Arnaud also credits our new rainbow society with broadening gastronomic horizons. Chinese cooks looked for monkfish and grey mullet, the Spanish prize hake and Mediterranean tastes run to tuna, clams and all sorts of shellfish. The pier takes on an international flavour especially at weekends, when whole families come out to shop and enjoy seafood within sight of working trawlers.

With Howth pier coming into its own as a leisure destination, Wright's fish shop, deli and restaurant will be amalgamated into a new shop and dine operation which opens this month. Director Mark Wright says diners will be able to choose fresh fish from the display and have it cooked to order in the restaurant.

In addition, the deli section will focus on artisan foods from small local producers not usually found in supermarkets. They also feature the Irish artisan foods in their airport shops where Wright's award winning smoked salmon, first produced in 1893, is still the star of the show.

Visitors to the pier are drawn by the wide variety of fish on display in Howth and are more adventurous now in trying something new. “They want advice on cooking and recipes,” Arnaud says, “and I would  know three or four ways to cook each fish. The Irish are very wary of bones and prefer fish filleted, whereas in France they prefer to buy whole fish and cook it on the bone, which does give more flavour.”

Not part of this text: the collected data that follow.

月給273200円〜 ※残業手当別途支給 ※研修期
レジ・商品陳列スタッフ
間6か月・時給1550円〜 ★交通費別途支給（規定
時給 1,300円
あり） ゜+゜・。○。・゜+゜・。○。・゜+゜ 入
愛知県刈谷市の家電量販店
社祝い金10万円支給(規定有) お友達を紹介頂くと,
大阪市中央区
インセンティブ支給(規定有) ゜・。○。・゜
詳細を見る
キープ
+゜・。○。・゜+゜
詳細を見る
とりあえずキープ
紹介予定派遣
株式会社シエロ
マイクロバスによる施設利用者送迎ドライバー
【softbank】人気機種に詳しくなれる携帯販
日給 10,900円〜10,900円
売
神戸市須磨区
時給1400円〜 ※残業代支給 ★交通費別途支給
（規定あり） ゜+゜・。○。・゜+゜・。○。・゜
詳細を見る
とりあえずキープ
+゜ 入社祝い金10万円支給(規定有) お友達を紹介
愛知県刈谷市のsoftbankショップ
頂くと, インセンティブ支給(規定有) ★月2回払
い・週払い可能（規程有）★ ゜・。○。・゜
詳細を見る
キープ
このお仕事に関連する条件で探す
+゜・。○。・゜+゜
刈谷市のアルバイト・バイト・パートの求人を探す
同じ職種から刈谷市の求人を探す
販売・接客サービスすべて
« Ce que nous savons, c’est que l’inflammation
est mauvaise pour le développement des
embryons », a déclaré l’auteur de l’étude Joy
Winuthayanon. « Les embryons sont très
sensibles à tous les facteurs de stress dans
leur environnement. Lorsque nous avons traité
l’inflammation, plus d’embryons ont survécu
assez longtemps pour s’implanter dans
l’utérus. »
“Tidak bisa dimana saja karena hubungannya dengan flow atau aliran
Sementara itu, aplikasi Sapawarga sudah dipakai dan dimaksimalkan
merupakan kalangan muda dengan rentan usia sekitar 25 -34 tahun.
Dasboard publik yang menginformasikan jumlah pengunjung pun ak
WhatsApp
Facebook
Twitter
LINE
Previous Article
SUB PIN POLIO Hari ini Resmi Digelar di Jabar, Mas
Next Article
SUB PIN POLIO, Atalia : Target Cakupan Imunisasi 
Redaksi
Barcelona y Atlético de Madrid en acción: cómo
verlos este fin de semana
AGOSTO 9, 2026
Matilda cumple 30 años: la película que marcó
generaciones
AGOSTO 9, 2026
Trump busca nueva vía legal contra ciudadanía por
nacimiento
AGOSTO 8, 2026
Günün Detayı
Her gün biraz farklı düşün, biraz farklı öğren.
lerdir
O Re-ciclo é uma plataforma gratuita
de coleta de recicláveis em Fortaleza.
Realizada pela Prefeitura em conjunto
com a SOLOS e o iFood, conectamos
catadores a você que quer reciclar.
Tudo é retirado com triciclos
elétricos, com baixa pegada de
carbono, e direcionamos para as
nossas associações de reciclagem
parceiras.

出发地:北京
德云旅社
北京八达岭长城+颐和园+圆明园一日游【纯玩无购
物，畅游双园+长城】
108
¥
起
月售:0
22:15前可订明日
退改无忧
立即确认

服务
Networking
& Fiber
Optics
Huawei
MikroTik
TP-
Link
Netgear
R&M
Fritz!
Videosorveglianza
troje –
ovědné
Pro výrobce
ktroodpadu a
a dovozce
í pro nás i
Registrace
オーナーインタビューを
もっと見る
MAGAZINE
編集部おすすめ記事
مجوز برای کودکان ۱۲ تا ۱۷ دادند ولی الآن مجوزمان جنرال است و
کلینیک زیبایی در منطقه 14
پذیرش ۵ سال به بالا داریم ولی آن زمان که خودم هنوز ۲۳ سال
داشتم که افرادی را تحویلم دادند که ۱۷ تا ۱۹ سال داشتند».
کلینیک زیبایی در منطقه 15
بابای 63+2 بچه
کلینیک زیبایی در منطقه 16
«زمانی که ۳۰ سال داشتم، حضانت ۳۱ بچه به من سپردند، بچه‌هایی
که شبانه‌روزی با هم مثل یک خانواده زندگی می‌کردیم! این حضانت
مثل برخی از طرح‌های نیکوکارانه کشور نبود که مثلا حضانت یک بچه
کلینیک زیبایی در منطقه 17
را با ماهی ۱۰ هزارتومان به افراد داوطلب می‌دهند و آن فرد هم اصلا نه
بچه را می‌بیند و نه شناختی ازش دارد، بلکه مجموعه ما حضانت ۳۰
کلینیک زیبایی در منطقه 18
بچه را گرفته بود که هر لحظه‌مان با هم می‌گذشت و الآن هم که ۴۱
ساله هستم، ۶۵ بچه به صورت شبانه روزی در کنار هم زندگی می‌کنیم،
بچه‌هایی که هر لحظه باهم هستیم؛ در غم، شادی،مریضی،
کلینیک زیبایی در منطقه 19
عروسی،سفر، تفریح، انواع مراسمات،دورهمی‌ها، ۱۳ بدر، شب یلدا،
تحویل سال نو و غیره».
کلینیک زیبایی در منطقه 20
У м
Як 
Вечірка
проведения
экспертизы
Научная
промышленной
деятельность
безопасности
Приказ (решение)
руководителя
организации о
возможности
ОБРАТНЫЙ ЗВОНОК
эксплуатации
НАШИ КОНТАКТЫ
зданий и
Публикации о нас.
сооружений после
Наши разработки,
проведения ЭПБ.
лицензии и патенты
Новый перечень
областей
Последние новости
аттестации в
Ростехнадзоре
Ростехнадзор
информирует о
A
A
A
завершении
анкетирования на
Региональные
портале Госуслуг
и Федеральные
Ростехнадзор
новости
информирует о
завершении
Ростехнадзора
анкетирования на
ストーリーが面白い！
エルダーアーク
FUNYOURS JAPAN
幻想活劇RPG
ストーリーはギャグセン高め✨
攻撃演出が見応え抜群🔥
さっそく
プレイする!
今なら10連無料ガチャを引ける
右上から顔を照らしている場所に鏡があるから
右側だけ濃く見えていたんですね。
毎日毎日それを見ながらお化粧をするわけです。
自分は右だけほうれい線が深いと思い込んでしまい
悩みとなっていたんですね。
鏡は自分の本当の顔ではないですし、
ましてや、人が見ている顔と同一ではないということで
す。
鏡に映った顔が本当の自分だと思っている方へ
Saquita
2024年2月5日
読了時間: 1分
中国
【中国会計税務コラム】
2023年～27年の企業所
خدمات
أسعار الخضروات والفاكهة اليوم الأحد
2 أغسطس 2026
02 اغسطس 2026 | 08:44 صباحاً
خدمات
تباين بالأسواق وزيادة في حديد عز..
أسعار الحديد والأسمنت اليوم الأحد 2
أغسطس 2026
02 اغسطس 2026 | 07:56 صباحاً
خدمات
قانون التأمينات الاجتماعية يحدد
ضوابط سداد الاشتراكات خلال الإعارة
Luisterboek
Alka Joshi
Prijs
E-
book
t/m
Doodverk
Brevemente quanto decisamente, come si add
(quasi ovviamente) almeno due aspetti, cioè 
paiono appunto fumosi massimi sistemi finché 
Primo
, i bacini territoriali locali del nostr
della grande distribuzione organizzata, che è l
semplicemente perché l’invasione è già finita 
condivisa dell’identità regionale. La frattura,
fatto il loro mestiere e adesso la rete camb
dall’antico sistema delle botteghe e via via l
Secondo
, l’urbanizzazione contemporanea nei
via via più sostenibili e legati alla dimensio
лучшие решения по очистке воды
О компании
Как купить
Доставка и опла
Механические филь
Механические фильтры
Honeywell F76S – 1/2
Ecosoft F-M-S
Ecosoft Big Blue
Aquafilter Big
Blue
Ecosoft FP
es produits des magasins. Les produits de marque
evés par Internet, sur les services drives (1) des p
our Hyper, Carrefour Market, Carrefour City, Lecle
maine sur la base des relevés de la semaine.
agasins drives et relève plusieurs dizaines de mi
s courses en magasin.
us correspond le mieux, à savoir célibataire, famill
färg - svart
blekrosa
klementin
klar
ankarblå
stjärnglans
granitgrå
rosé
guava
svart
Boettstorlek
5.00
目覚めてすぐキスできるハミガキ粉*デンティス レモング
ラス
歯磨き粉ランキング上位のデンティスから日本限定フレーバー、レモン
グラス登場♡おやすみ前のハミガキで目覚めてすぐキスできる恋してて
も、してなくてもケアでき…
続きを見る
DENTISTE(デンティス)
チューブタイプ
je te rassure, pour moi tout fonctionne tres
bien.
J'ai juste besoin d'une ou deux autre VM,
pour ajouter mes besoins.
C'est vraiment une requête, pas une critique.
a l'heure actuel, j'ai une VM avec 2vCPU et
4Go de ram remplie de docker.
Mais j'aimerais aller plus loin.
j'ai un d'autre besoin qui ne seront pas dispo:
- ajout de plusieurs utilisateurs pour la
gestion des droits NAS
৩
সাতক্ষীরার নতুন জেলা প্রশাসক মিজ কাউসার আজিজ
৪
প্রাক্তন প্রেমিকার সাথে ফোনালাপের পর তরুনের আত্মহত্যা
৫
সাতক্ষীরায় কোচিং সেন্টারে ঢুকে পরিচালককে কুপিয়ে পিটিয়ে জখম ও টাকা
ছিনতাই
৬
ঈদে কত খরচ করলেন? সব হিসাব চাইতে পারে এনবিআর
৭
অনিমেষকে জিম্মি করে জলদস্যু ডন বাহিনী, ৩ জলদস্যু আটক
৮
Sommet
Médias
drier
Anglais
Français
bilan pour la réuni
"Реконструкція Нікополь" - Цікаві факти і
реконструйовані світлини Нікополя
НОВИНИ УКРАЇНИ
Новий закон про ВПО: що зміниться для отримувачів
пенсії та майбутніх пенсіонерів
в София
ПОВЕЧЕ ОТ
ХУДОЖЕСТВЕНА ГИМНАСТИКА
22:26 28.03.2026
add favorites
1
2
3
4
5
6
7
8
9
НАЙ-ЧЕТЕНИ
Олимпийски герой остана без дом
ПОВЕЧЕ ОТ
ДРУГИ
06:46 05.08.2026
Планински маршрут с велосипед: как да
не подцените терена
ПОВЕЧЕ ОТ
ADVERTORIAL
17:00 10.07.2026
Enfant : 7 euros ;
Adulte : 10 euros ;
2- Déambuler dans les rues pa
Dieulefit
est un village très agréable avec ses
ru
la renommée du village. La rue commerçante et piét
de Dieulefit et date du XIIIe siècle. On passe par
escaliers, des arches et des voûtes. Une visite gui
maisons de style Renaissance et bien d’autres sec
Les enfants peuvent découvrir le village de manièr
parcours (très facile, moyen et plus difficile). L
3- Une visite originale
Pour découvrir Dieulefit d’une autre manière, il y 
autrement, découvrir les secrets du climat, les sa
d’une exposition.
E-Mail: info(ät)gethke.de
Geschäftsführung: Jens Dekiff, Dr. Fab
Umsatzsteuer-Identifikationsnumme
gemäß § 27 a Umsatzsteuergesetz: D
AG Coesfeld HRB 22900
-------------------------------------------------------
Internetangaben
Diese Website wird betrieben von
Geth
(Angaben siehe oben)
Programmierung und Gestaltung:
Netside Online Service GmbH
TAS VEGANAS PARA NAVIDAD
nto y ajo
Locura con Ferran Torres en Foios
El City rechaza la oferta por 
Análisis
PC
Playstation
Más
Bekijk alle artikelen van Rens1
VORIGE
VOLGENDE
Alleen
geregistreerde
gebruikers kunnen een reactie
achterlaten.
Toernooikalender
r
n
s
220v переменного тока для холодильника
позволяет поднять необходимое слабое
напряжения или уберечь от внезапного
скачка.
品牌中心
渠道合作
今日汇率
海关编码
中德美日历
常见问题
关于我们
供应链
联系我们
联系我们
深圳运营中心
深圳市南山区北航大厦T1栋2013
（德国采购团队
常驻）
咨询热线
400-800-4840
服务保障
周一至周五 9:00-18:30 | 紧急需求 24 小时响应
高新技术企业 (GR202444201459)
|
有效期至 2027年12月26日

One of Arnaud's favourite dishes is wallet-filleted turbot, just slit along the bone to make a pocket for tomato, onion and herb stuffing, then lightly grilled with olive oil. “But I love cheaper fish, too,” he insists. " Fresh mackerel is great, and herrings I like almost any way, but maybe best when they're marinated with lemon juice or wine vinegar and fried. I'd serve them cold with hot potato and carrot salad.”

Arnaud is clearly a fishmonger who practices what he preaches -- and takes his work home with him. Supper last night was a smoked kipper. “Sometimes simple can be best,” he says.